# Written instruction 1
Return the passage of the DOI validation guide from "Validating Text Against DOIs" up to and including "text against DOI:10.1038/nature12373...", copied word for word.
# Written instruction 2
According to the DOI validation guide, where does the validator fetch publication metadata from when given a DOI reference?

# Text excerpt
Validating Text Against DOIs
This guide shows how to validate supporting text against publications using Digital Object Identifiers (DOIs).
Overview
DOIs are persistent identifiers for digital objects, commonly used for journal articles. The validator fetches publication metadata from the Crossref API when you provide a DOI reference.
Basic Usage
Validate a Single Quote
linkml-reference-validator validate text \
"Nanometre-scale thermometry" \
DOI:10.1038/nature12373
Output:
Validating text against DOI:10.1038/nature12373...
Text: Nanometre-scale thermometry
Result:
Valid: True
Message: Supporting text validated successfully in DOI:10.1038/nature12373
DOI Format
DOIs should be prefixed with DOI::
DOI:10.1038/nature12373
DOI:10.1126/science.1234567
DOI:10.1016/j.cell.2023.01.001
The DOI itself follows the standard format: 10.prefix/suffix
Pre-caching DOIs
For offline validation or to speed up repeated validations:
linkml-reference-validator cache reference DOI:10.1038/nature12373
Output:
Fetching DOI:10.1038/nature12373...

# Extracted records

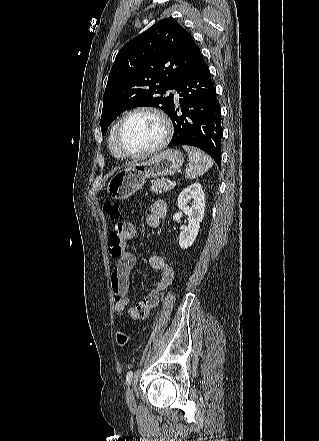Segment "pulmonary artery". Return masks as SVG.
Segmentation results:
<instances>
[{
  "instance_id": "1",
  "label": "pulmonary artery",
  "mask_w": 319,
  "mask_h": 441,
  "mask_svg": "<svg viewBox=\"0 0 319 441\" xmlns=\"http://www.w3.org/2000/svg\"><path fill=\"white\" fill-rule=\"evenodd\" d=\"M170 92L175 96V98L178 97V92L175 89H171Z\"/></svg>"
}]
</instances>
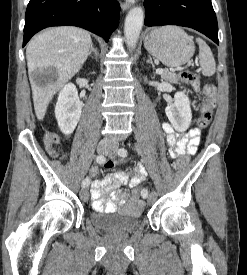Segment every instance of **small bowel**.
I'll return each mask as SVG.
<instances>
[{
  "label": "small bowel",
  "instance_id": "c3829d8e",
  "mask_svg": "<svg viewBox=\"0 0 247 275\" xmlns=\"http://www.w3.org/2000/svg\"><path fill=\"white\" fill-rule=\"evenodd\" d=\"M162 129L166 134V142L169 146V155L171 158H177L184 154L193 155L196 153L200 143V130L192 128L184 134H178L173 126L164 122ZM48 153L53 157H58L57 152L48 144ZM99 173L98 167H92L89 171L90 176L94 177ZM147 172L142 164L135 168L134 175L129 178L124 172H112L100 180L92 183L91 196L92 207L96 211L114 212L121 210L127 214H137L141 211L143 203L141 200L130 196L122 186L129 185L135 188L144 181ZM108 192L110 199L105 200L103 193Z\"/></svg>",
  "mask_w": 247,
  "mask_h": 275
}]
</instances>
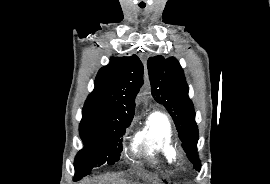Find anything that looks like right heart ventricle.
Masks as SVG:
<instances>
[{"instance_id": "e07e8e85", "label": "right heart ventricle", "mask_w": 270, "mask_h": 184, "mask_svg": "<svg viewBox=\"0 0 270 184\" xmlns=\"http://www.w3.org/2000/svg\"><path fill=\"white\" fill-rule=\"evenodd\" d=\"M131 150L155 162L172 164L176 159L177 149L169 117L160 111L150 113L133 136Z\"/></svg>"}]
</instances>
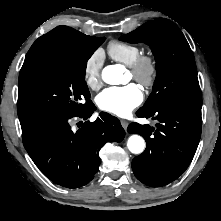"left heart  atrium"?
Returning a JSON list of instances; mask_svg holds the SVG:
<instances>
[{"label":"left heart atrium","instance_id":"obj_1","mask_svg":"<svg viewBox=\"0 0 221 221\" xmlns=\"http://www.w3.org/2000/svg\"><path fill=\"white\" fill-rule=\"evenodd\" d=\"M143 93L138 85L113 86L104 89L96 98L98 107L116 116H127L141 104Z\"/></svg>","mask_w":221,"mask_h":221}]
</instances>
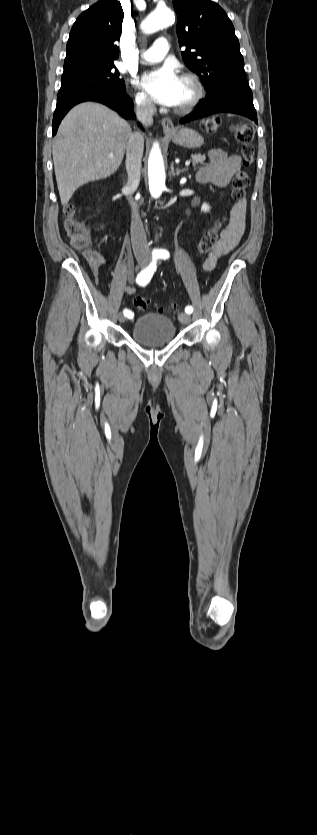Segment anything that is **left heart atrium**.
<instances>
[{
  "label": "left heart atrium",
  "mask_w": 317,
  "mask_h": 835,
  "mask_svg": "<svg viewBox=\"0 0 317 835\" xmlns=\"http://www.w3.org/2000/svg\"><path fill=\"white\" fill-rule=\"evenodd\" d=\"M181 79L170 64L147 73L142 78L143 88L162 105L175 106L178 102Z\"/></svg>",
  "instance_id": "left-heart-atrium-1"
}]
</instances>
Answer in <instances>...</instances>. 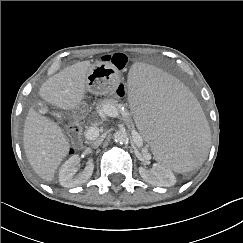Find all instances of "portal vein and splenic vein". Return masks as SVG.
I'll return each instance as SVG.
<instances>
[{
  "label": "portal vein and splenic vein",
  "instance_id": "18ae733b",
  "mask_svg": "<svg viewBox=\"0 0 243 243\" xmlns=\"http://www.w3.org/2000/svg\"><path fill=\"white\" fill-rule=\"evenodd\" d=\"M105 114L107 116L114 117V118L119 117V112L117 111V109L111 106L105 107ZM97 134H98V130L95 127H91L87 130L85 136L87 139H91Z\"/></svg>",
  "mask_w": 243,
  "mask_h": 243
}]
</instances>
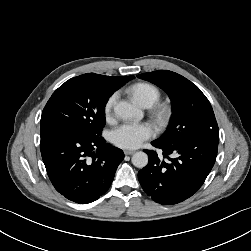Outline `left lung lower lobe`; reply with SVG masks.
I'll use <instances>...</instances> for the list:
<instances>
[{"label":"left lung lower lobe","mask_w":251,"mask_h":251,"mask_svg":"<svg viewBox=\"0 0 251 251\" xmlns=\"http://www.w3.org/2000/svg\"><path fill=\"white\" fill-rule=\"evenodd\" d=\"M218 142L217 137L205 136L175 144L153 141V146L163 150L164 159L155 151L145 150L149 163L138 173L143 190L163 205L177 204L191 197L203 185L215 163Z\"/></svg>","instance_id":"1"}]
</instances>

# Correct response 1
Validating Text Against DOIs
This guide shows how to validate supporting text against publications using Digital Object Identifiers (DOIs).
Overview
DOIs are persistent identifiers for digital objects, commonly used for journal articles. The validator fetches publication metadata from the Crossref API when you provide a DOI reference.
Basic Usage
Validate a Single Quote
linkml-reference-validator validate text \
"Nanometre-scale thermometry" \
DOI:10.1038/nature12373
Output:
Validating text against DOI:10.1038/nature12373...

# Correct response 2
The Crossref API.